Anto Tomasini, Abstractions

Toiles brunes, toiles couleur de terre doré : « Ce qui m’inspire ce n’est pas un autre peintre, c’est ma terre, mon histoire, le monde méditerranéen. Je tire mes toiles de tout cela, » dit l’artiste.

Anto Tomasini tire le fil conducteur de sa thématique à partir de sa terre natale. Du latin tela, le mot toile est dérivé de texla lui-même dérivé du verbe texere, tisser.

Et le tissage nous renvoie au langage et le langage à l’image et l’image à l’histoire de la toile de Bayeux qui n’est pas tissée mais cousue. Brodée de fil blanc et de fils colorés sur 70 m de long et 50 cm de haut, fable généalogique, elle fait fonction d’un récit comme les toiles abstraites de Anto Tomasini qui puisent leur intrigante manifestation typologique dans ses origines : « L’art abstrait s’est imposé à moi, ce qui m’as permis de me connaître doucement.»
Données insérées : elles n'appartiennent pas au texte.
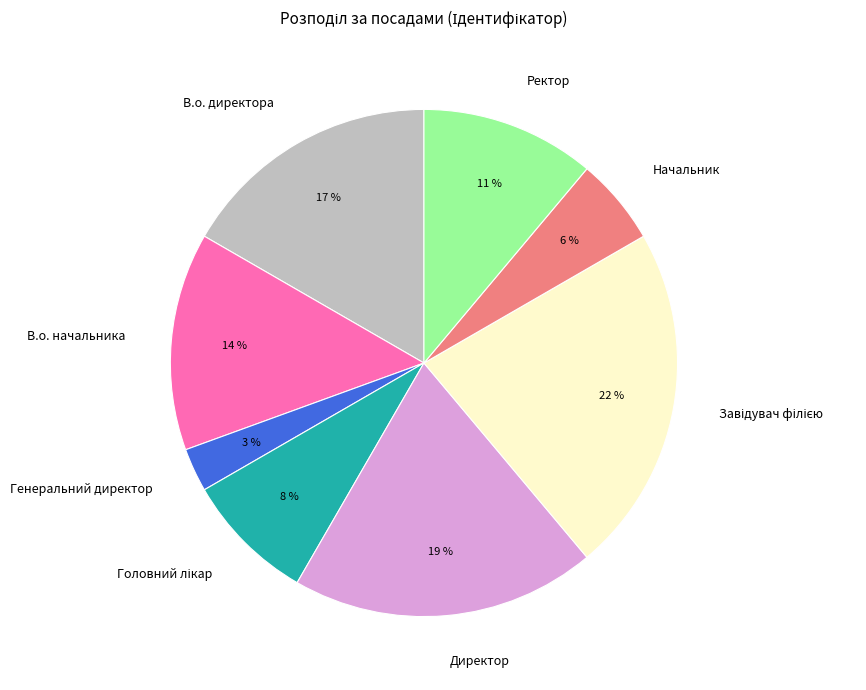

The Директор slice represents 19% of the pie. True or false?

True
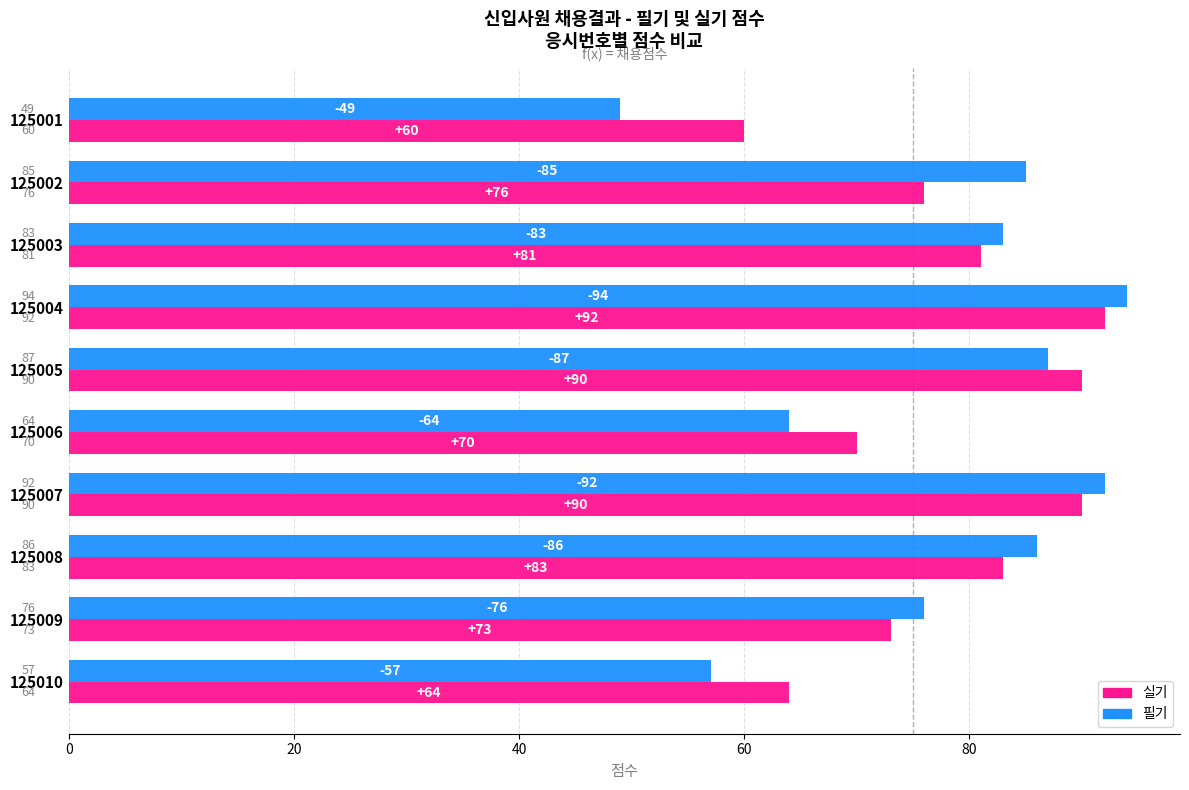

At which category is the sum across all series the highest?

125004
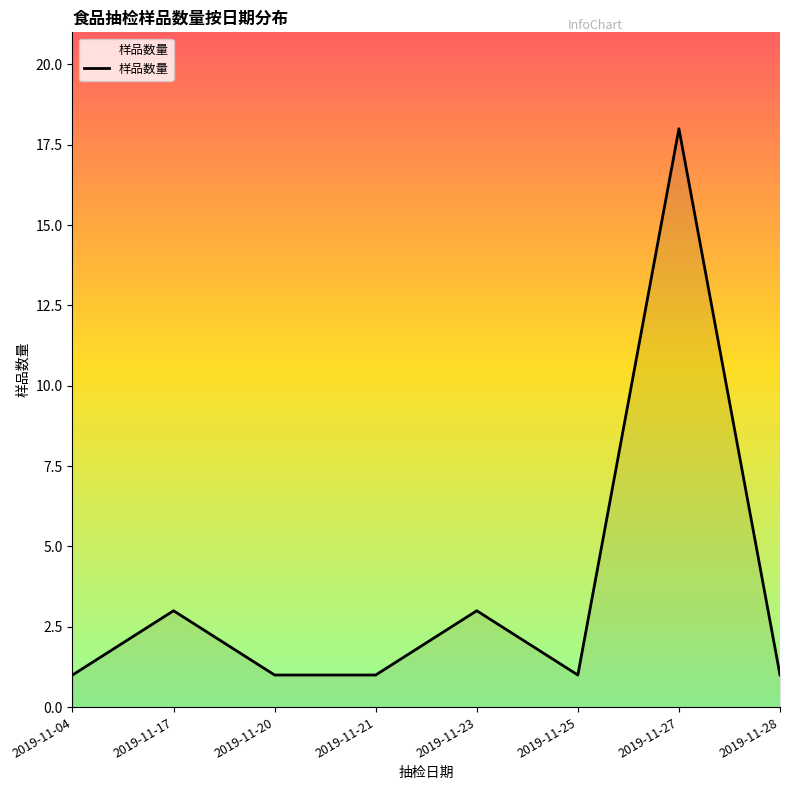

What is the change in value from 2019-11-23 to 2019-11-27?

+15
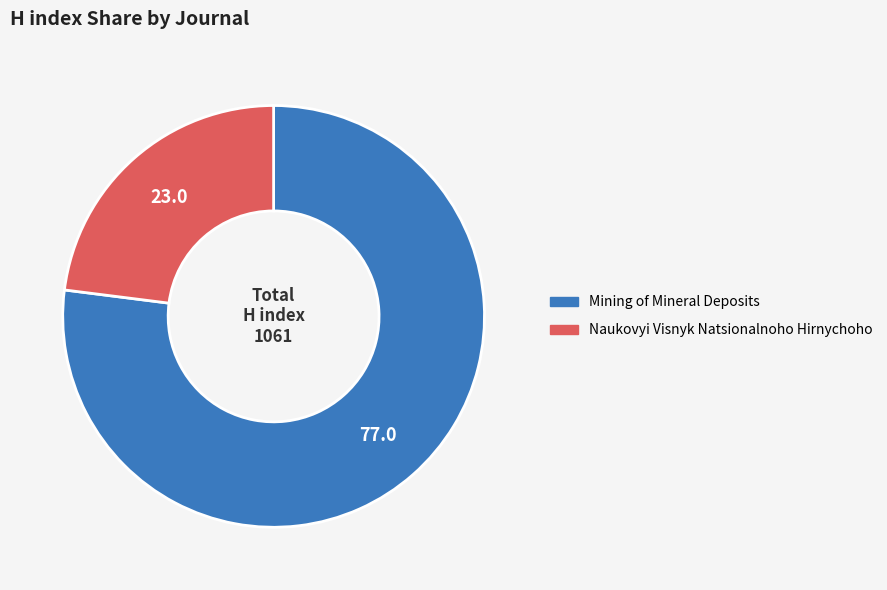

What is the smallest slice in the pie chart?

Naukovyi Visnyk Natsionalnoho Hirnychoho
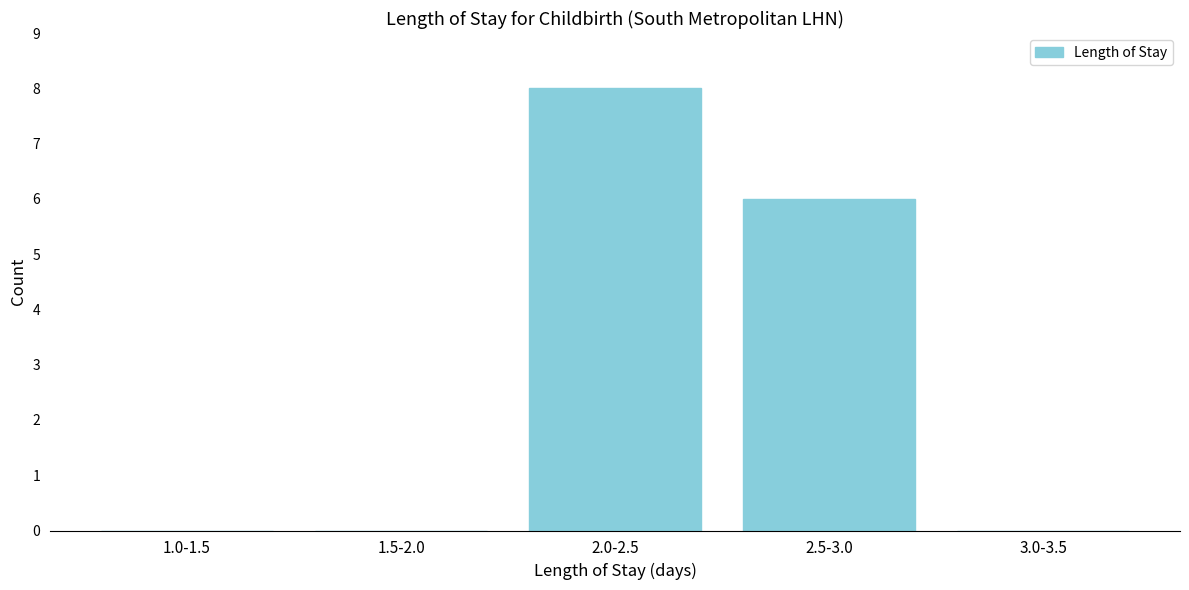

Reading right to left, what are all the values shown in this chart?

3.0-3.5=0	2.5-3.0=6	2.0-2.5=8	1.5-2.0=0	1.0-1.5=0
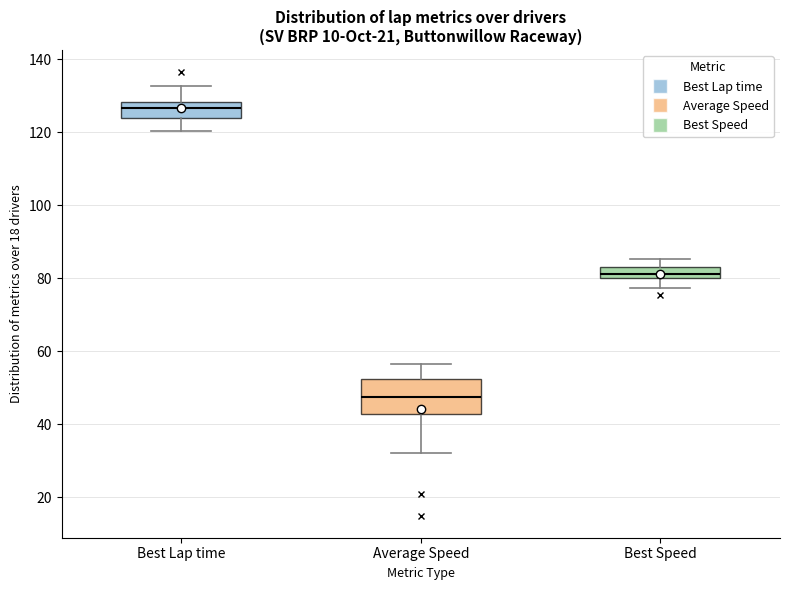

Where is the upper edge of the box for Best Lap time on the y-axis? The values are not printed on the chart, so give them approximately, as read against the axis.

128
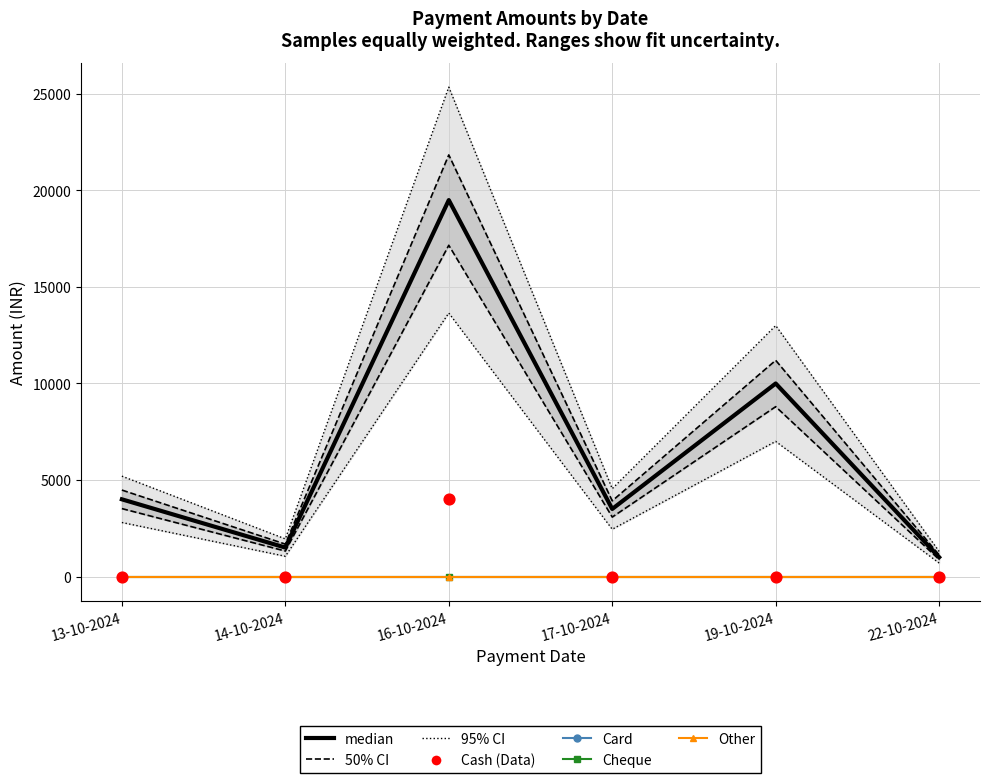

At which category is the sum across all series the highest?

16-10-2024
L’artiste dit qu’il est né en Corse, qu’il est Corse dans la Corse et que la Corse est ouverte sur le monde. Par analogie visuelle, par association sémantique, sa Marina a Sulinzara rappelle la célèbre mappemonde conçue en 1971-72 par l’artiste italien Alighiero Boetti. L’omniprésence des bleus, le lambeau étendu jaune, la vivacité des entailles rouges entraînent l’esprit à participer aux mêmes jeux de passage se tissant entre l’un et le multiple, le singulier et l’universel, le peintre et la peinture, le fragment et le cosmos.

Dans les œuvres de Tomasini, on descelle parfois des paysages côtiers, des bords de terre à l’encontre de la mer. D’autrefois des architectures, dans le style rustiques modernes à la Chaissac : I paesi d’istati .

De plus en plus abstraites, à l’image d’un patchwork surprenant, ou bien déchiquetées telles une carte géographique, ses toiles développent une thématique sensorielle et une découpe visuelle personnelle, une carte de tendre.

La peinture est posée partout sur la toile. Elle bouche les espaces vides. Mais peut être il n’y a pas du tout de vide car entre les pans des surfaces, le bleu prend possession des creux du dessin, tout comme l’eau qui s’amasse entre les interstices des rochers...La nature a horreur du vide. Les découpes et les déchirures, crevasses ou blessures sont localisées à la surface de la toile, nous renvoyant aux affiches lacérées de Jacques Villeglé, a leur subtile manière de nous signifier la mémoire d’une ville.

Mais ici la peinture est vivante parce que granuleuse, parce que ton sur ton, parcelle par parcelle, elle est en train de se métamorphoser, de changer de lumière, de s’assombrir ou bien s’éclaircir comme un paysage après le passage des nuages: U cudutto. Le bleu revient souvent, le vert est doux, comme au printemps.

L’artiste ne regarde-il jamais le ciel ?

Ni la verticalité, ni l’illusion de la perspective n’est vraiment suggérée. Son regard suit seulement le reflet du ciel sur la terre, les rayons du soleil qui féconde la surface tellurique de la terre qui semble suinter à partir des profondeurs : Cartographie de ses émotions, de ses états de conscience, son œuvre resserre les liens que l’artiste entretient avec sa terre natale, liens charnels. « Viscéraux dit-il, peindre c’est autre chose que d’étaler de la peinture sur une surface plane ».